Spectral Methods for Polynomial Optimization

TL;DR

This paper introduces a spectral hierarchy of relaxations for polynomial optimization, leveraging eigenvalue computations to efficiently obtain bounds and improve scalability over traditional sum-of-squares methods.

Contribution

It proposes a novel spectral relaxation framework based on generalized eigenvalues, applicable to large-scale polynomial optimization problems with bounded constraints.

Findings

Method efficiently computes lower bounds via eigenvalues.

Scalability surpasses sum-of-squares convex relaxations.
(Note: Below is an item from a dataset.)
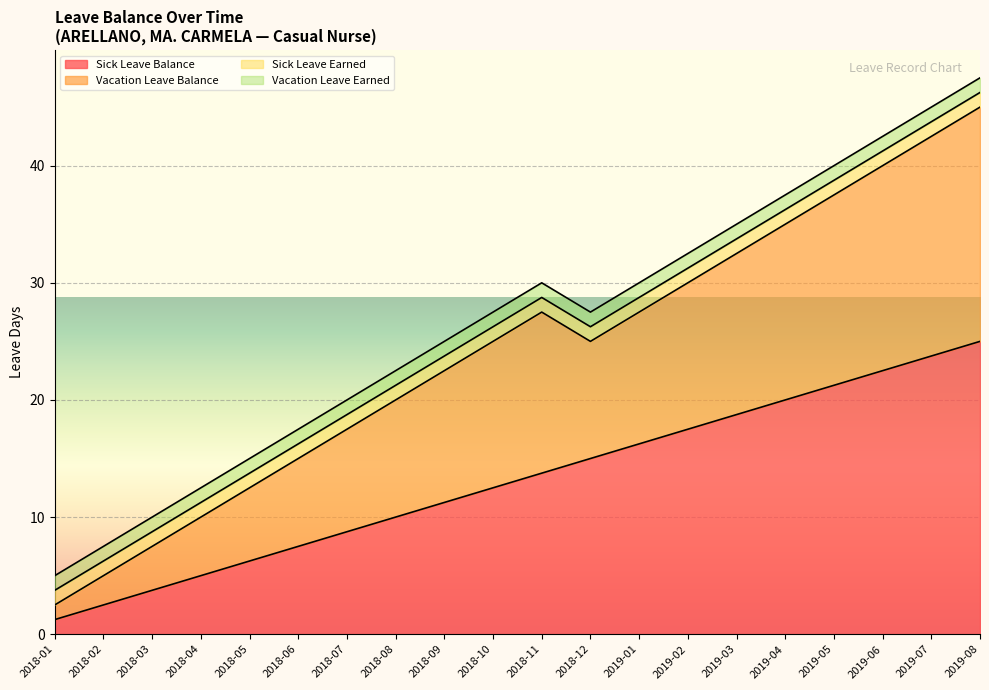

At which label does Vacation Leave Balance reach its peak?

2019-08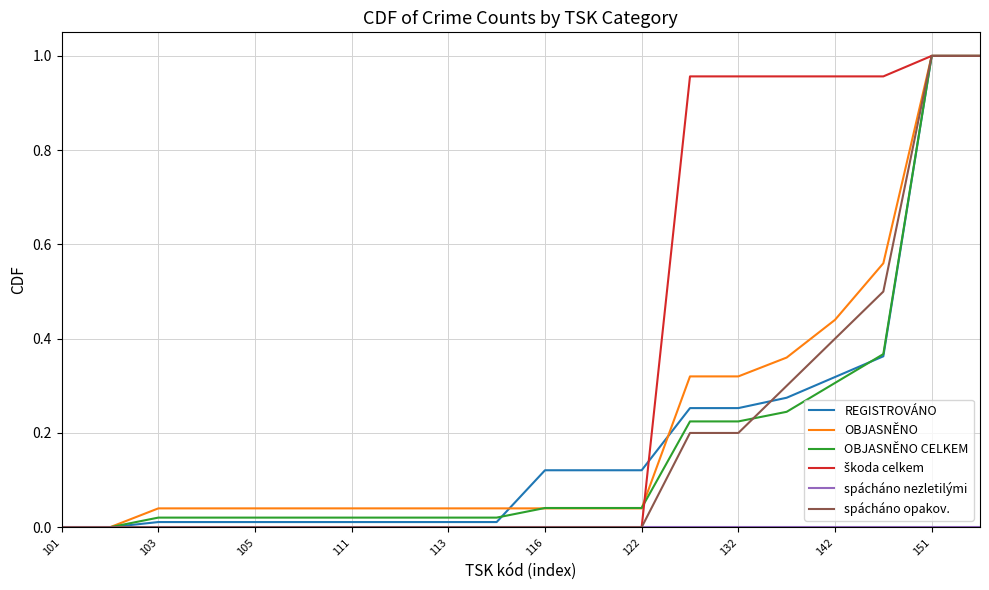

After their last crossing, which series has the higher values: REGISTROVÁNO or OBJASNĚNO CELKEM?

OBJASNĚNO CELKEM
Applicable to all polynomial problems with bounded sets.

Abstract

We present a hierarchy of tractable relaxations to obtain lower bounds on the minimum value of a polynomial over a constraint set defined by polynomial equations. In contrast to previous convex relaxation techniques for this problem, our method is based on computing the smallest generalized eigenvalue of a pair of matrices derived from the problem data, which can be accomplished for large problem instances using off-the-shelf software. We characterize the algebraic structure in a problem that facilitates the application of our framework, and we observe that our method is applicable for all polynomial optimization problems with bounded constraint sets. Our construction also yields a nested sequence of structured convex outer approximations of a bounded algebraic variety with the property that linear optimization over each approximation reduces to an eigenvalue computation. Finally, we present numerical experiments on representative problems in which we demonstrate the scalability of our approach compared to convex relaxation methods derived from sums-of-squares certificates of nonnegativity.